The expanding grey areas: affiliate marketing and in-play betting

Two compliance zones that continue to create uncertainty are affiliate marketing and in-play betting. Affiliate arrangements, where third-party publishers drive traffic to operators in exchange for a commission, can fall foul of advertising restrictions if the promotional content is not clearly identified or if it targets prohibited audiences. ACMA has signalled that it will treat the underlying operator as responsible for non-compliant affiliate activity, placing the burden of due diligence squarely on the licence holder.

In-play betting on sports remains prohibited for online wagering services under the IGA, a carve-out that distinguishes Australia from many comparable markets. Operators running hybrid products need to ensure their real-time features do not inadvertently constitute in-play wagering. The line between a live-updated fixed-odds market and a prohibited in-play bet has been the subject of regulatory correspondence, and ACMA has not been shy about putting operators on formal notice when the distinction appears blurred.

These ongoing tensions sit alongside the broader wave of regulatory activity covered in Australian iGaming industry news: major moves in 2026, which tracks how operator strategy and compliance pressures are evolving across the sector this year.

How investigations work in practice

When ACMA opens an investigation, it typically begins with a formal notice requiring the target to produce information or documents. Operators served with such a notice must comply within the specified timeframe or risk a separate penalty for obstruction. Responses are assessed against ACMA's published enforcement guidelines, which consider the severity of the alleged breach, any prior history of non-compliance, and whether the operator cooperated voluntarily.

ACMA publishes its blocking register and enforcement outcomes on its website, meaning that adverse findings become public record. For licensed operators, a public enforcement action can carry reputational consequences that extend well beyond any financial penalty, particularly in a market where B2B relationships depend on demonstrated compliance standing.

The authority has also been willing to work with overseas regulators. Under information-sharing arrangements, evidence gathered by a foreign regulator can inform an ACMA investigation, and vice versa. Operators who believe they are operating purely "offshore" should not assume that geographic distance insulates them from Australian enforcement action.

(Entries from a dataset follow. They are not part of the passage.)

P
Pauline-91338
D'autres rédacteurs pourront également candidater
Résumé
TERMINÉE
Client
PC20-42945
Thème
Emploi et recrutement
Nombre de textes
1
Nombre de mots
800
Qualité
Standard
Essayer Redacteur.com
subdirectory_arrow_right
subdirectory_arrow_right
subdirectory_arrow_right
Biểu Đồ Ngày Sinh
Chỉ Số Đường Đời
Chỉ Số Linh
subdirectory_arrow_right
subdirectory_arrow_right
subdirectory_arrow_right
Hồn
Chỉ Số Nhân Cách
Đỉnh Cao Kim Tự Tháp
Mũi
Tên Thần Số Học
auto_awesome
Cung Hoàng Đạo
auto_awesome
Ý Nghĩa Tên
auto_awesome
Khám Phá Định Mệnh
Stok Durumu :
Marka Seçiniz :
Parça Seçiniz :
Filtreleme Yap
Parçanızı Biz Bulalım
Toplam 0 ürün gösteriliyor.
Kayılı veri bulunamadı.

Practical steps for staying on the right side of ACMA

The compliance basics are not complicated, but they require ongoing attention rather than a one-time review. Licensed operators should at minimum maintain an up-to-date record of all advertising and promotional activity, conduct periodic audits of affiliate arrangements against the current advertising codes, and ensure their customer-facing interfaces do not inadvertently offer prohibited services to Australian residents.

Suppliers and platform providers have a parallel responsibility. If a platform's technology enables a prohibited feature, both the supplier and the operator deploying it may be exposed. Contractual warranties and indemnities that allocate IGA compliance risk between parties have become standard in well-drafted commercial agreements, but they are not a substitute for building compliant products in the first place.

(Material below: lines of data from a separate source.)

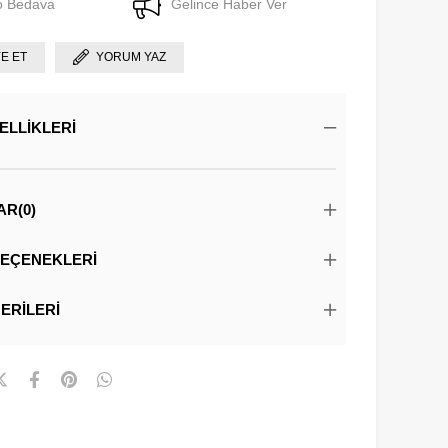
o Bedava
Gelince Haber Ver
YE ET
YORUM YAZ
ELLIKLERI
AR
(0)
EÇENEKLERI
ERILERI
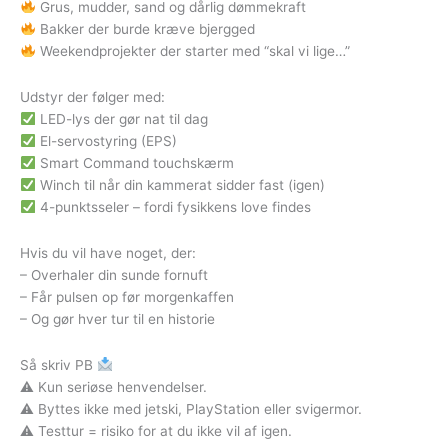
Grus, mudder, sand og dårlig dømmekraft
Bakker der burde kræve bjergged
Weekendprojekter der starter med “skal vi lige…”
Udstyr der følger med:
LED-lys der gør nat til dag
El-servostyring (EPS)
Smart Command touchskærm
Winch til når din kammerat sidder fast (igen)
4-punktsseler – fordi fysikkens love findes
Hvis du vil have noget, der:
– Overhaler din sunde fornuft
– Får pulsen op før morgenkaffen
– Og gør hver tur til en historie
Så skriv PB
⚠ Kun seriøse henvendelser.
⚠ Byttes ikke med jetski, PlayStation eller svigermor.
⚠ Testtur = risiko for at du ikke vil af igen.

The regulatory environment is not static. ACMA reviews its enforcement priorities periodically, and federal parliamentary inquiries have repeatedly canvassed whether the IGA needs further modernisation to address emerging products such as simulated gambling and loot boxes. Operators who track major regulatory and industry shifts as they emerge will be better positioned to adapt before enforcement, rather than after.

For those wanting to go deeper, ACMA's official website publishes its current enforcement register, blocking decisions, and guidance materials for industry. Treating those resources as a living compliance reference, rather than a one-off read, is one of the more practical habits an operator's compliance team can develop.